Technology
After Being Laggards, Wealth Managers Increasingly Embrace Outsourcing - Celent

The
use that wealth managers are making of outsourced services to
reconcile
rising client demands and increasing costs after the 2008
financial
crisis is explored in a new report by
Celent, the advisory and consultancy firm.
Many firms are “increasingly looking at outsourcing as a viable alternative,” says the report, called Wealth Management Outsourcing - A Global Market Perspective.
Cost-cutting remains the primary driver: estimates of what
wealth
managers could save range from 20 per cent to 30 per cent of
costs on
average. Second, outsourcing providers are viewed as enabling a
firm's
ability to quickly scale operations up or down.
The recent Scorpio Partnership Benchmark study of the world's
wealth
management industry showed that the 20 largest wealth managers'
average
cost-income ratios fell slightly in 2011 to 78 per cent from 79
per cent
a year before. A number of firms, such as Pershing (part of BNY
Mellon)
and SEI, the US firm, say industry pressures on costs will
continue to
boost the case for outsourcing.
“In the aftermath of the financial crisis, wealth management
firms
are facing a number of challenges, including having to lower
costs,
improve efficiency, reduce turnaround time, scale up or down
operations,
mitigate risk, and adhere to stringent regulations. All of these
have
brought technology centre stage in managing financial
institutions,” the
report says.
The financial services industry has been familiar with
outsourcing
for some time but wealth managers have been slower to adapt, the
report
said.
“This hesitancy to use outsourcing can be largely attributed
to
confidentiality and privacy issues inherent in managing wealth
of
highly-valued clients,” it says.
Even so, the meltdown of the sub-prime market and associated
market
pyrotechnics has encouraged firms, facing higher costs and
regulations,
to examine the outsourcing idea with more vigor, the report said.

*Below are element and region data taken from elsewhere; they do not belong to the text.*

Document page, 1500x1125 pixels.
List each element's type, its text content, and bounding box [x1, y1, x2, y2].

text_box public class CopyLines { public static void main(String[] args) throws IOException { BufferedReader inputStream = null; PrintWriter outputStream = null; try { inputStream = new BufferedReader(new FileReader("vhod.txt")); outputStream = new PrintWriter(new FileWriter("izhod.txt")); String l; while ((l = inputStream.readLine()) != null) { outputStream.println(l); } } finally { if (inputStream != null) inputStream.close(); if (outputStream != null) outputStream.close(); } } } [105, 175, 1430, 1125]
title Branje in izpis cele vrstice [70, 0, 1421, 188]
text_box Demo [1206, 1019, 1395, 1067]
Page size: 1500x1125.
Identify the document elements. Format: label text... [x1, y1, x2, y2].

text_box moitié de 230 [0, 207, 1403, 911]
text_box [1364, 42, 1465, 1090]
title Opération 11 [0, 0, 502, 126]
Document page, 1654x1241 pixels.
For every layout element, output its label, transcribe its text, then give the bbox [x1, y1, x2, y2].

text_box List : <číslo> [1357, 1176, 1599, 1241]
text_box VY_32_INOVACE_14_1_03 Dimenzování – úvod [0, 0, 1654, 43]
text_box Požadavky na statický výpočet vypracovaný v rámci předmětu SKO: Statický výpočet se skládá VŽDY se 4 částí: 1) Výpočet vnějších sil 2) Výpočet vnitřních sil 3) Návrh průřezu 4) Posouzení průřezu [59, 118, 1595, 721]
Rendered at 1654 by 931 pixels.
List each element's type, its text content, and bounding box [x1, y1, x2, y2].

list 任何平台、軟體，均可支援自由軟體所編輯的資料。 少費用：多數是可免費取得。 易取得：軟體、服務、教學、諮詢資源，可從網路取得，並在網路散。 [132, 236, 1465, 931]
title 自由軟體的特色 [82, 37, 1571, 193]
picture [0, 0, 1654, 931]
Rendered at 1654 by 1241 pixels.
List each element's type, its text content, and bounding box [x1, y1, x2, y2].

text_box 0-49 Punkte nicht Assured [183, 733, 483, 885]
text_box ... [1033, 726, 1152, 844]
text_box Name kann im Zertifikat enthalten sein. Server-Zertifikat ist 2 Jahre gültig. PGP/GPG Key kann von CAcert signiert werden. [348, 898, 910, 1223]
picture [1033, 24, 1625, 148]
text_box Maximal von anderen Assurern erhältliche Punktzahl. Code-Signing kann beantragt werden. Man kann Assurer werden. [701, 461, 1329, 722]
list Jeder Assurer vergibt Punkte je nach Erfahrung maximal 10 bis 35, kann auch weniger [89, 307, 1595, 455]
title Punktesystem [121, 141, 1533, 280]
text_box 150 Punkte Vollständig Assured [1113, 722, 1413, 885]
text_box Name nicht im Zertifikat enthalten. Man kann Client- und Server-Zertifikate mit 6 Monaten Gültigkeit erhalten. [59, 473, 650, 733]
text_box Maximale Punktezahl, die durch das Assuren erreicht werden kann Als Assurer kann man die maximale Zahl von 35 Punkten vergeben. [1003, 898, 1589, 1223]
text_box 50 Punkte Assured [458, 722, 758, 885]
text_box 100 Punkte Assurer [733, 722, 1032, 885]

“Generally speaking, the further a wealth management function is
from
a client 'touchpoint', the more likely it is to be outsourced,”
the
report said.
For example, wealth managers have rarely outsourced front
office
activities; it is more widespread to outsource functions such as
global
custody, securities lending, client servicing, and accounting
and
settlement of trades in complex financial instruments.
The report said firms will increasingly engage outsourcing
providers
in the areas of: client-facing technology,
advisor/relationship
manager-facing technology, channels, data management, CRM,
client
reporting, providing mobile presence, portfolio
management/order
management for execution services, and seamless integration of
channels
for various products and services delivery.